The old men around the fire squirmed in shame, and Geronimo murmured embarrassed apologies. Still, despite a reproving frown from Ike, Tepaha would not desist.
'In the lodge of Old Ike King,' Tepaha said, 'there is always meat. A guest may always fill his belly with good fat beef, and take as much with him as he will on departing. Mush is fed only to papooses, and toothless old dogs.'
'I am sorry,' Geronimo murmured. 'It has been a bad winter. There is no meat in camp.'
'Very bad planning,' Tepaha said reprovingly. 'Such could never happen with Old Ike King.'
'Sorry,' Geronimo repeated stiffly. 'If there was meat, you would be more than welcome to it.'
Tepaha gave him a jeering stare. He said he was beginning to understand Geronimo's reputation for craftiness.

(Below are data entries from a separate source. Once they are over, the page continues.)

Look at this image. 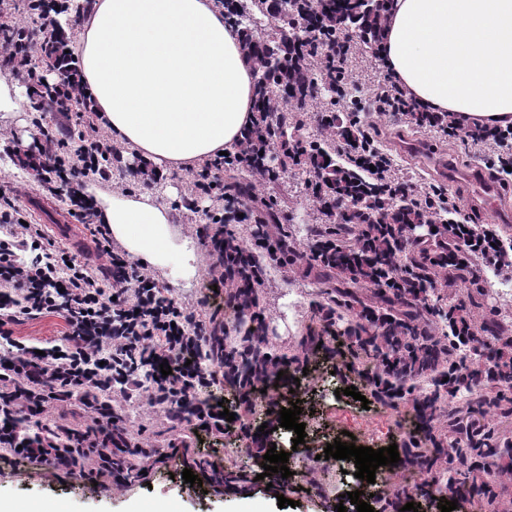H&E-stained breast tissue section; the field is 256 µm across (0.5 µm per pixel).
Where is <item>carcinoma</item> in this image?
I'll use <instances>...</instances> for the list:
<instances>
[{
	"instance_id": "1",
	"label": "carcinoma",
	"mask_w": 512,
	"mask_h": 512,
	"mask_svg": "<svg viewBox=\"0 0 512 512\" xmlns=\"http://www.w3.org/2000/svg\"><path fill=\"white\" fill-rule=\"evenodd\" d=\"M230 19L239 28L242 51L254 71V128L246 133L245 162L229 169L246 177L266 173L279 179L288 166L302 165L308 185L324 186L326 224L313 244L321 256L306 258L308 269L325 289V318L346 319L333 355L351 365L372 398L384 406L415 408L424 427L408 432L398 444L401 462L430 474L435 490L472 488L487 502L512 479V444L495 439V426L512 418V323L497 312H484V289L470 277L469 260L456 259L458 241L441 210L419 207L407 188L384 189L364 170L332 158L331 147L358 129L335 113L336 101L357 108L360 99L336 79V58L347 31L357 45L370 48L386 20L384 0H229ZM270 19L268 29L252 25L256 15ZM35 108L68 112L79 102L75 77L62 84L42 82L39 65L28 72ZM323 84L330 100L319 129L303 134L297 113L316 99L311 88ZM282 155L278 171L268 168L274 149ZM434 220L436 232L412 237L415 226ZM352 241L342 243V233ZM234 280L225 302L239 316L240 304L258 305L252 283L261 268L251 253L227 245ZM473 285L461 297L448 280ZM320 336H308L301 372ZM285 371L278 376L279 371ZM224 382L243 397L264 388L283 396L292 375L288 362L273 356L262 329L249 327L239 343L224 351ZM456 402L443 414L440 403Z\"/></svg>"
}]
</instances>
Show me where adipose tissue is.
Instances as JSON below:
<instances>
[{
	"label": "adipose tissue",
	"mask_w": 512,
	"mask_h": 512,
	"mask_svg": "<svg viewBox=\"0 0 512 512\" xmlns=\"http://www.w3.org/2000/svg\"><path fill=\"white\" fill-rule=\"evenodd\" d=\"M76 52L104 127L159 173L232 151L254 118L253 69L220 0H92ZM379 56L431 111L512 123V0H390ZM96 200L132 257L194 262L150 193Z\"/></svg>",
	"instance_id": "ef3b65f1"
}]
</instances>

'Yes, now it is clear to me. You save your meat for yourselves, and serve mush to your guests.'
It was the most terrible insult of all. For a moment, Tepaha thought that he might have gone too far. Then, at last Geronimo smiled enigmatically and stood up.
Leaving the tent, he went out into the blizzard, returning after a few moments to announce that meat was indeed available. Not enough for his entire village, but an amount more than adequate for his honored guests.
'And you and Old Ike King shall have it all, O, Tepaha. My people and I will not eat as much as a single bite.'
_… So that was when it had happened, Ike thought. That was how it had come about that he and Tepaha had been fed the Osage prisoner._
'Why, that old son-of-a-bitch!' he bellowed, his voice echoing through the hotel's bar room. 'God damn you to hell, Tepaha – '
'Osage good eating,' Tepaha patted his stomach. 'All Osage good for, eat and screw.'
Then, the doors of the hotel lobby rolled open, and Arlie and Boz entered with their wives. *d*
The two young men were dressed in approximately the same fashion as their father, even to the long knives in their boot-tops. Their squaws, each of whom took up a position behind her husband, wore levis, brightly colored flannel shirts, and buckskin moccasins and jackets.
Joshie was not quite a year older than her sister, Kay, and except for a somewhat more serious expression – a reflection of her life with Boz – might have passed as Kay's twin. Both girls had small full bodies, and were virtually the same height. Both wore their hair long, and so tightly braided as to tauten their faces, giving them a perpetually wide-eyed expression.